• Défis:
A - Répondez, s'il vous plaît, à ces questions sur l'article consacré aux journalistes au cinéma :
(i) Quel acteur incarne Lou Bloom ?
(ii) Comment s'appelle l'entreprise de Lou Bloom ?
(iii) Qui a réalisé Night Call ?
B - Réécrivez sous forme de liste JSON de chaînes, une par ligne, les lignes de la liste de données allant de celle qui contient "determined by: Maas, Paul J. M." jusqu'à la fin de la liste, bornes comprises.

• Extrait du texte:
************
Les journalistes au cinéma : Borderline


Troisième et dernier article sur la série « Les journalistes au cinéma ». Place aux films mettant en scène des journalistes borderline. Aucune limite ne peut les arrêter, ils sont prêts à tout pour arriver à leurs objectifs.

Au menu :

Night Call

Le journaliste
Lou Bloom, incarné par Jake Gyllenhaal, est un cameraman indépendant pour sa propre entreprise Video Production News.

L’intrigue
Lou Bloom est un pigiste qui pourrait tuer père et mère pour faire le buzz et gagner de l’argent. Il n’hésite pas à commettre des infractions et mettre en danger ses collègues.

La question déontologique
Commerce et voyeurisme : « Ce JT est une femme qui court en hurlant avec la gorge tranchée  ».

Notre avis
Pour son premier film en tant que réalisateur, Dan Gilroy a sélectionné avec soin son acteur principal pour Night Call. Jake Gyllenhaal interprète un Lou Bloom d’abord hésitant, puis qui prend confiance en lui, au point que sa manière de parler et d’être le rend malaisant.
************
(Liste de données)
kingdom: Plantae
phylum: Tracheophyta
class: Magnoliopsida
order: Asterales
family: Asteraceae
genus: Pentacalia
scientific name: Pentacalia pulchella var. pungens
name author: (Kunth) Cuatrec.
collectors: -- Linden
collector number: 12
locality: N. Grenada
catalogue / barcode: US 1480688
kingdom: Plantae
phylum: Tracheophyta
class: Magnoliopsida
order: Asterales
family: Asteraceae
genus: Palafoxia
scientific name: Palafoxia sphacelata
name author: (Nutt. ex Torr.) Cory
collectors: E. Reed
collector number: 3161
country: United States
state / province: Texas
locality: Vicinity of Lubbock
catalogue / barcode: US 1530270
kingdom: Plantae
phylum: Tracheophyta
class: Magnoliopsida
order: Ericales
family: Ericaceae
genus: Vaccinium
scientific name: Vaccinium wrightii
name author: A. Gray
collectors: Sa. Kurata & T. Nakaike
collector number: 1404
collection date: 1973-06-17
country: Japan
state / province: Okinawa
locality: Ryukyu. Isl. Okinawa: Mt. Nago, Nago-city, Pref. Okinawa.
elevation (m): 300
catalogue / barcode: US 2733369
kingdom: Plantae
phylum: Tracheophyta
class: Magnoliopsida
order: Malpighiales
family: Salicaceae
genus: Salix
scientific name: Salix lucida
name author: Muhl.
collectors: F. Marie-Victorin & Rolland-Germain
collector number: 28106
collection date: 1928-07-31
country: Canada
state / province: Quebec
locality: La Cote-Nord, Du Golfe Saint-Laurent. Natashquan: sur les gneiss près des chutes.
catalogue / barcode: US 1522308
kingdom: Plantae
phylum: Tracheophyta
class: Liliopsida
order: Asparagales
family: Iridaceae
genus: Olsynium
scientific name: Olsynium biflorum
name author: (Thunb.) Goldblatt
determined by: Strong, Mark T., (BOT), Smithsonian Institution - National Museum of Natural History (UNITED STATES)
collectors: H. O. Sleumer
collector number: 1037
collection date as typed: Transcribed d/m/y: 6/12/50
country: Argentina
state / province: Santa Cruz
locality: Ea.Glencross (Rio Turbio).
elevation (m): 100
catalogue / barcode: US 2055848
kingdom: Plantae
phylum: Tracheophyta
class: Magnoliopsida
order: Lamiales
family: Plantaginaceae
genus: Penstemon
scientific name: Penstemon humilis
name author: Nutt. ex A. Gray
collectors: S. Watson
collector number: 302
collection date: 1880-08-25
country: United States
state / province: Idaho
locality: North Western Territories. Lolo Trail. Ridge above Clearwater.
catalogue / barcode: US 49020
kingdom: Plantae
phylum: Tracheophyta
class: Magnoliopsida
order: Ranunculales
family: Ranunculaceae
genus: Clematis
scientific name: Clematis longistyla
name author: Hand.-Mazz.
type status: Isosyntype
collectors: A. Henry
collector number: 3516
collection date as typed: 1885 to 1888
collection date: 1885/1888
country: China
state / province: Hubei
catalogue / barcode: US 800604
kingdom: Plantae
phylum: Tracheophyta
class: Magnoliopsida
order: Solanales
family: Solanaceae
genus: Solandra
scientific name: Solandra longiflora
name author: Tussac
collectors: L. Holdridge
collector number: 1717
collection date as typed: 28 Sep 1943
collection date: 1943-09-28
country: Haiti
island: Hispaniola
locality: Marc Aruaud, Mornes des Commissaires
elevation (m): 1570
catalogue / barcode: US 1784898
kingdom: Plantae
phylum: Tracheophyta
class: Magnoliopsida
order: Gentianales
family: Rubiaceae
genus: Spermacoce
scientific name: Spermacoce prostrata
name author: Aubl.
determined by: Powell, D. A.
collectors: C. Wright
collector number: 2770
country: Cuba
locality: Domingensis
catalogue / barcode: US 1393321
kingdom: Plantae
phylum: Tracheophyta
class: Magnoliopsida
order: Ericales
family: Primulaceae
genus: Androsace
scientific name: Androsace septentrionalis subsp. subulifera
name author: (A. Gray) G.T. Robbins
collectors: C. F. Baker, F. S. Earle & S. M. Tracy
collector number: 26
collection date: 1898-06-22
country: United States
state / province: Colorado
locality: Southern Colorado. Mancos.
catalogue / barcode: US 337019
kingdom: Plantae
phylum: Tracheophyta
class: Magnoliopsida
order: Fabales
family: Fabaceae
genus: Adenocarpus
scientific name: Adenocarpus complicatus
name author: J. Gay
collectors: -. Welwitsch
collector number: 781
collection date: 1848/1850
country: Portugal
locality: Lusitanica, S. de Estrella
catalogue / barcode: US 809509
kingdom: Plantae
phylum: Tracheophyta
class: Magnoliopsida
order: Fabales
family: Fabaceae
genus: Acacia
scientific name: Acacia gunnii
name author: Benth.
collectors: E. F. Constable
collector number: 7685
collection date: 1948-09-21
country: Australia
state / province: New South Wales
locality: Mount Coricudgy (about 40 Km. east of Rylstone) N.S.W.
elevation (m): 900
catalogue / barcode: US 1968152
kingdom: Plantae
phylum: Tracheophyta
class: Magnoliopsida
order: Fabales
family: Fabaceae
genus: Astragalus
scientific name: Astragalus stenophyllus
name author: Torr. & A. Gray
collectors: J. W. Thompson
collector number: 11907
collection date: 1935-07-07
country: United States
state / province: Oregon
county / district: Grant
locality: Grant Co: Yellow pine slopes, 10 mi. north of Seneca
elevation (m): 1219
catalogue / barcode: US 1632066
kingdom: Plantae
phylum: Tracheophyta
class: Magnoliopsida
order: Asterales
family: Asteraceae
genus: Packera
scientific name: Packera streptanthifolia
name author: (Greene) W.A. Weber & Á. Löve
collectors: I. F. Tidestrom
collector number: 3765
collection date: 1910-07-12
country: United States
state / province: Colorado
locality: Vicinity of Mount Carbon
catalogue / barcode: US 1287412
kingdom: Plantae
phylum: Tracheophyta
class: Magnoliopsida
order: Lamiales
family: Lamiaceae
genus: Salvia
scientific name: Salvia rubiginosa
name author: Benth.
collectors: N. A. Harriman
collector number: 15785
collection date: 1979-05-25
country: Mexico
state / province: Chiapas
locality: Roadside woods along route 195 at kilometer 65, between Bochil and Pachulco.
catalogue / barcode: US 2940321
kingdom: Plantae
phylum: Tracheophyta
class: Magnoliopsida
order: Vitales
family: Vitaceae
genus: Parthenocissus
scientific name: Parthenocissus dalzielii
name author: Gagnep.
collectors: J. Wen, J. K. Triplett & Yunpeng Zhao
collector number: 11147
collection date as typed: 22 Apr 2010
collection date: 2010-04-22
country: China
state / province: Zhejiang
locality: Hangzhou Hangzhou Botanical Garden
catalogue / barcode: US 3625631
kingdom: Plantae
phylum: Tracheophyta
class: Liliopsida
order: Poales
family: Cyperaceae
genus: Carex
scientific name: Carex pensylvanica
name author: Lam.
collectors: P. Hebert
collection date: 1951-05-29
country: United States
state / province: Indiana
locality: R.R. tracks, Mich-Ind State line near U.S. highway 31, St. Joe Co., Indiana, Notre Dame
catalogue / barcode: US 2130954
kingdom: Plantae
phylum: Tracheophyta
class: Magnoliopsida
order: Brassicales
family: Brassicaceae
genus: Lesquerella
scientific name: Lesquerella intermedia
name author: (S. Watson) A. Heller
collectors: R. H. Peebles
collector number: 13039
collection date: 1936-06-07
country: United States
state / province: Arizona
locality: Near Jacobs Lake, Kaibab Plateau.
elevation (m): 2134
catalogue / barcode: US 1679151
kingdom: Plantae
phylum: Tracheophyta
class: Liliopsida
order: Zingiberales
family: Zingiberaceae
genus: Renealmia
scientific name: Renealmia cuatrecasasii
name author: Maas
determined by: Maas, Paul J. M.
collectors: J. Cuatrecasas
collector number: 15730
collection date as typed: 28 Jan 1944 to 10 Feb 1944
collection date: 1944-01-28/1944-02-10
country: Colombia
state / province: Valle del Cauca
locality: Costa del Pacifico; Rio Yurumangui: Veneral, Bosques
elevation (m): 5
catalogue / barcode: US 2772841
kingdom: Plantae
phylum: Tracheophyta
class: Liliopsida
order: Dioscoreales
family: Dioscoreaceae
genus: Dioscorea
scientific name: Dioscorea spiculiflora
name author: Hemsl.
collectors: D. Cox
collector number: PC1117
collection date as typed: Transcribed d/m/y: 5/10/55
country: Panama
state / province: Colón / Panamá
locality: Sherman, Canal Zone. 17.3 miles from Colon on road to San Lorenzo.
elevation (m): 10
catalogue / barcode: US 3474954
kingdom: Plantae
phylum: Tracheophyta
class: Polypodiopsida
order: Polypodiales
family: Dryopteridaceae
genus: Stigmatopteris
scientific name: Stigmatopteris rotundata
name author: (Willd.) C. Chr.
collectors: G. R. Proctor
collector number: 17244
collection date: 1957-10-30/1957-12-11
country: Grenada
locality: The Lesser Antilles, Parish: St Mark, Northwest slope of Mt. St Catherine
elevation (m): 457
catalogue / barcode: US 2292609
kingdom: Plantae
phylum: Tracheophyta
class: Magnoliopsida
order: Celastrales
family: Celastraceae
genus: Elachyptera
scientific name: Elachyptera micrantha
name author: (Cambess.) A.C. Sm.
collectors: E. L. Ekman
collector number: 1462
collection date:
************
• Résultats:
A -
(i) Jake Gyllenhaal
(ii) Video Production News
(iii) Dan Gilroy

B -
[
  "determined by: Maas, Paul J. M.",
  "collectors: J. Cuatrecasas",
  "collector number: 15730",
  "collection date as typed: 28 Jan 1944 to 10 Feb 1944",
  "collection date: 1944-01-28/1944-02-10",
  "country: Colombia",
  "state / province: Valle del Cauca",
  "locality: Costa del Pacifico; Rio Yurumangui: Veneral, Bosques",
  "elevation (m): 5",
  "catalogue / barcode: US 2772841",
  "kingdom: Plantae",
  "phylum: Tracheophyta",
  "class: Liliopsida",
  "order: Dioscoreales",
  "family: Dioscoreaceae",
  "genus: Dioscorea",
  "scientific name: Dioscorea spiculiflora",
  "name author: Hemsl.",
  "collectors: D. Cox",
  "collector number: PC1117",
  "collection date as typed: Transcribed d/m/y: 5/10/55",
  "country: Panama",
  "state / province: Colón / Panamá",
  "locality: Sherman, Canal Zone. 17.3 miles from Colon on road to San Lorenzo.",
  "elevation (m): 10",
  "catalogue / barcode: US 3474954",
  "kingdom: Plantae",
  "phylum: Tracheophyta",
  "class: Polypodiopsida",
  "order: Polypodiales",
  "family: Dryopteridaceae",
  "genus: Stigmatopteris",
  "scientific name: Stigmatopteris rotundata",
  "name author: (Willd.) C. Chr.",
  "collectors: G. R. Proctor",
  "collector number: 17244",
  "collection date: 1957-10-30/1957-12-11",
  "country: Grenada",
  "locality: The Lesser Antilles, Parish: St Mark, Northwest slope of Mt. St Catherine",
  "elevation (m): 457",
  "catalogue / barcode: US 2292609",
  "kingdom: Plantae",
  "phylum: Tracheophyta",
  "class: Magnoliopsida",
  "order: Celastrales",
  "family: Celastraceae",
  "genus: Elachyptera",
  "scientific name: Elachyptera micrantha",
  "name author: (Cambess.) A.C. Sm.",
  "collectors: E. L. Ekman",
  "collector number: 1462",
  "collection date:"
]